In practice, policing cannot be done in house, as employees in this role would be colored by patronage. It cannot be networked across institutions in-state as they are competitors in the education market-space. I have witnessed this first-hand in the obligatory sharing-out of new program proposals for feedback by administrators of similar programs in-state. Ironically, they never strike us down, least we return the favor. So, the Board’s mandate for solicitations of this sort is pro forma in a Sartrean sense. Our adversaries are in effect our advocates in their passive inaction. All administrators acknowledge this with a wink-wink and a nudge-nudge when they issue new program announcements. It all harkens back to the pre-Horace Mann “Wild West” days of education.
Thus, the “accreditation officer” role would more aptly be handled as the point-person of a standards accrediting agency, outside the institution, such as CSAB in computer science, ABET in engineering or AACSM in business. Any program would be dead in the water were they to lose such accreditations. Engineering and Business departments know this, and use it as a scare tactic to leverage resources from their administrators. Education departments do not have this advantage, and are notoriously the poor step-children of universities. We can only hope that CAEP, resulting from the marriage of NCATE and TEAC, will inherit the historically transformational bent of the latter parent and thereby empower education.
The state’s incremental approach to accreditation is almost as ineffectual as the threat of a site visit by delegates of the NCTM, except that latter does not make site visits, and few truly understand the standards of their discipline.

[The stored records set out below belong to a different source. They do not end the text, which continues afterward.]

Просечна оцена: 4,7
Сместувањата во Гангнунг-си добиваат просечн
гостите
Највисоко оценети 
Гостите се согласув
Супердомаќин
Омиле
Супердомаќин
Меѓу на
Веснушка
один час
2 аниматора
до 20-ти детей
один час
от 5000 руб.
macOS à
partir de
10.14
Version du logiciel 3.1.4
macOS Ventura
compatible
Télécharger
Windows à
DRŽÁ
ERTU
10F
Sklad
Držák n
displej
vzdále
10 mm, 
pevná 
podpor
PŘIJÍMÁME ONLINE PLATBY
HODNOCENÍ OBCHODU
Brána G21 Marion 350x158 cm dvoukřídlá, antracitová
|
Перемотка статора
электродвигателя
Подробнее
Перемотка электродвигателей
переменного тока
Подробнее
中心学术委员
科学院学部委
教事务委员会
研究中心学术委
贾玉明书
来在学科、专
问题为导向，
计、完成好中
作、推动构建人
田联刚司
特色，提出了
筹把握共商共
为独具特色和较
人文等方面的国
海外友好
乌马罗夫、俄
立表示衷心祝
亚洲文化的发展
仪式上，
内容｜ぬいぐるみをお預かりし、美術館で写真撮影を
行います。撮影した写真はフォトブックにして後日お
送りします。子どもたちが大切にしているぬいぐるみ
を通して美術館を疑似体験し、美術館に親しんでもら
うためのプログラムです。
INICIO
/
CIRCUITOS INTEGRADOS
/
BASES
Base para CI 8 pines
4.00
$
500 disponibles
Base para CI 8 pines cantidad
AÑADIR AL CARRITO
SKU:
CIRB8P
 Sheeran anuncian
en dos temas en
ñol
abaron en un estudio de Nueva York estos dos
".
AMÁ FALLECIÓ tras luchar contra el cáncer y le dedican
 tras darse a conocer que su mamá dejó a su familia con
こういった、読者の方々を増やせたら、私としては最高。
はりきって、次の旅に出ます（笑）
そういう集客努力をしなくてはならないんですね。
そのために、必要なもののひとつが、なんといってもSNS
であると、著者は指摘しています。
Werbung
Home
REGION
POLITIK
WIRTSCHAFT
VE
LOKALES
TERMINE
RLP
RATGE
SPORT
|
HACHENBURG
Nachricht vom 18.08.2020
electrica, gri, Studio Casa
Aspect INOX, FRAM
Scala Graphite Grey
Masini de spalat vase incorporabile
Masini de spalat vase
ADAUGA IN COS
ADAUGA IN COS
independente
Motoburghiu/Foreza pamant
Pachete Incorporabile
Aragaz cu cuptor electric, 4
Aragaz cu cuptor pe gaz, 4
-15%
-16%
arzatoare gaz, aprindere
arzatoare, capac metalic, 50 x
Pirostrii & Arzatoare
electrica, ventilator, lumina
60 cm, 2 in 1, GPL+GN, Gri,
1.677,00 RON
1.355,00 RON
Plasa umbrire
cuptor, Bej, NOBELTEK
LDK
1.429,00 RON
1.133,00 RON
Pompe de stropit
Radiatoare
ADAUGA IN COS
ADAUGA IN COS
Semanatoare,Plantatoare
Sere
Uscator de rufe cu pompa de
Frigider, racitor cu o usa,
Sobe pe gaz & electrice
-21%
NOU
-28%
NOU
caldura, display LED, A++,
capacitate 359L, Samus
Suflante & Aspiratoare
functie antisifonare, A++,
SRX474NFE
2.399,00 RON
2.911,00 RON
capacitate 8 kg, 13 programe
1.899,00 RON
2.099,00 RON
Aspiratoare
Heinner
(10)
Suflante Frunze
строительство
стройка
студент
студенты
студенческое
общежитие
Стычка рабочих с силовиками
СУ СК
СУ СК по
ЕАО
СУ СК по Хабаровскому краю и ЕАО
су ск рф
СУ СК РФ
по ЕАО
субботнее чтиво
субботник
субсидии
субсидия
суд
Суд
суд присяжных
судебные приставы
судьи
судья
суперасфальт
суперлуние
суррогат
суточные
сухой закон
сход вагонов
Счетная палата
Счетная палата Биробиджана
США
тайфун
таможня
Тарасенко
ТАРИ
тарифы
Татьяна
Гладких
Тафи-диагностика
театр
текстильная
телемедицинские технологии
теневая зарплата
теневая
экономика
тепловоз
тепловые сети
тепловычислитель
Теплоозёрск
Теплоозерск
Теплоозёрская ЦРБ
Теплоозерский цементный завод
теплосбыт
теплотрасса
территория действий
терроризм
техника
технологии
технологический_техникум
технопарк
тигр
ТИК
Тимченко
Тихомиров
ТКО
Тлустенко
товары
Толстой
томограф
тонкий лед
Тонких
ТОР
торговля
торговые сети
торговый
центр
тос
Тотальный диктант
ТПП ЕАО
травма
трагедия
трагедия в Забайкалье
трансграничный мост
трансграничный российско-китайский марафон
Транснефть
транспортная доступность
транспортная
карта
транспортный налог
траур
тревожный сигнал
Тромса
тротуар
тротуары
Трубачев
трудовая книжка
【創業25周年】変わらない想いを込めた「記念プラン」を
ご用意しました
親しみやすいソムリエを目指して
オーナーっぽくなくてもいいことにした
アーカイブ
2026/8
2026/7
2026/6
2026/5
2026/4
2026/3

To reiterate, what we need in ed schools is continuous oversight and recourse for corrective action from a non-affiliated school or government agency. That and a transformational approach to accreditation would better instigate change.
A final thought…
In my commute from Cambridge to New Haven, I see “The nutmeg state” emblazoned on signage when crossing the border into Connecticut. Up until 1951, our street sign slogan was “The land of steady habits.” Perhaps this is why the Regulations Concerning State Educator Certificates, Permits and Authorizations has remained un-ratified since 2010, and purports to go into effect on July 1, 2015. Is the steady habit of inaction at play? The title page of that document is shown on page 1.
We see the word “DRAFT” faintly watermarked on the cover and frankly, a number of ill-advised changes within. This is symptomatic of the Board’s need to move to a transformational model. “Draft-Regulations” is, after all, an oxymoron of sorts.
The software industry provides a good paradigm for you to consider. Several years ago Steve Jobs announced that Apple, the world’s most agile company, would move away from whole-number releases to fractional-number versioning of their products. This is the sort of transformational process we need in education, which doesn’t keep pace with the rate of change in technology, but ought to.
May I suggest a task force to address these issues?